What if humans and the supernatural used to co-exist in Manila? That’s the initial premise of Trese, an animated series on Netflix based on a comics series written by Budjette Tan and illustrated by Kajo Baldisimo. I haven’t read the comics but my husband has. And I’m tempted to buy myself a Kindle Edition of the two-book series.

The series centers on the main character, Alexandra Trese, a detective, healer, and warrior who bridges the gap between the world of humans and the world of Filipino mythical creatures. When the police try to solve crimes that turn out weird, they call on Trese to help them.

Set in Metro Manila, Trese and her twin aides, Crispin and Basilio, solve mysteries involving Filipino mythical creatures such as the tikbalang, nuno, aswang, tiyanak, etc. It’s like having a female Constantine being helped by a Commissioner-Gordon-like Captain Guerrero and the twin aides remind you of Men in Black.

I’m not surprised. In an interview/round-table talk, creator Budjette Tan admitted that his original plan was to have Trese as a male character. But since there are many male superheroes, he changed his mind and made it female.

Each episode covers a story around a creature and as we uncover the truth behind the crime, we also learn more about Trese’s mysterious past. Unlike other crime/detective series where each story is episodic, Trese’s episodes are tied into Alexandra’s backstory. One would keep holding on to the question about Trese’s true identity.

Also, the recurring theme of family and balance of power keep the series consistent.

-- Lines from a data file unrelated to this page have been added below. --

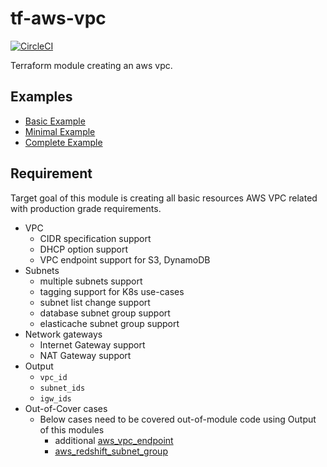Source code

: 
# tf-aws-vpc

[![CircleCI](https://circleci.com/gh/ukslee/tf-aws-vpc/tree/master.svg?style=svg&circle-token=8ce4c4e45108572df75b9eb78d2e3798d07e26dc)](https://circleci.com/gh/ukslee/tf-aws-vpc/tree/master)

Terraform module creating an aws vpc.

## Examples

* [Basic Example](https://github.com/ukslee/tf-aws-vpc/blob/master/examples/basic)
* [Minimal Example](https://github.com/ukslee/tf-aws-vpc/blob/master/examples/minimal)
* [Complete Example](https://github.com/ukslee/tf-aws-vpc/blob/master/examples/complete)

## Requirement

Target goal of this module is creating all basic resources AWS VPC related with production grade requirements.

* VPC
  * CIDR specification support
  * DHCP option support
  * VPC endpoint support for S3, DynamoDB
* Subnets
  * multiple subnets support
  * tagging support for K8s use-cases
  * subnet list change support
  * database subnet group support
  * elasticache subnet group support
* Network gateways
  * Internet Gateway support
  * NAT Gateway support
* Output
  * `vpc_id`
  * `subnet_ids`
  * `igw_ids`
* Out-of-Cover cases
  * Below cases need to be covered out-of-module code using Output of this modules
    * additional [aws_vpc_endpoint](https://www.terraform.io/docs/providers/aws/r/vpc_endpoint.html)
    * [aws_redshift_subnet_group](https://www.terraform.io/docs/providers/aws/r/redshift_subnet_group.html)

The animation is good in bringing out details of color, action, blood, and gore. The predominantly red and black tones show how the series could be a film noir while it deals with social issues like corruption, police brutality, etc. It’s labeled as a horror anime but the horror element comes from the appearance of these creatures and the blood and gore that comes with killing them.

Aside from featuring familiar sites and buildings, one could sense the Filipino culture by hearing Filipino terms and phrases which the producers intentionally retained.

I watched the Tagalog version and then switched to the English version. The voice acting of Liza Soberano (in Filipino) and Shay Mitchell (in English) is okay with me although I found their voice acting a little bit off in a few areas. Hey, these two ladies are half-Filipinos so I’d excuse them for that.

The series has only six episodes of around thirty minutes each. It is like watching a movie cut into episodes. Thus, binge-watching it would only take a few hours. I always believe that one season is equivalent to at least 13 episodes. Thus, I found wanting more.

Overall, I would rate this as 5 out of 5 stars for bringing out the Filipino talent in the spotlight. This could be an ambitious attempt at bringing Filipino culture to the mainstream media. But I am glad that Netflix took the chance and tagged this project as “a Netflix original”.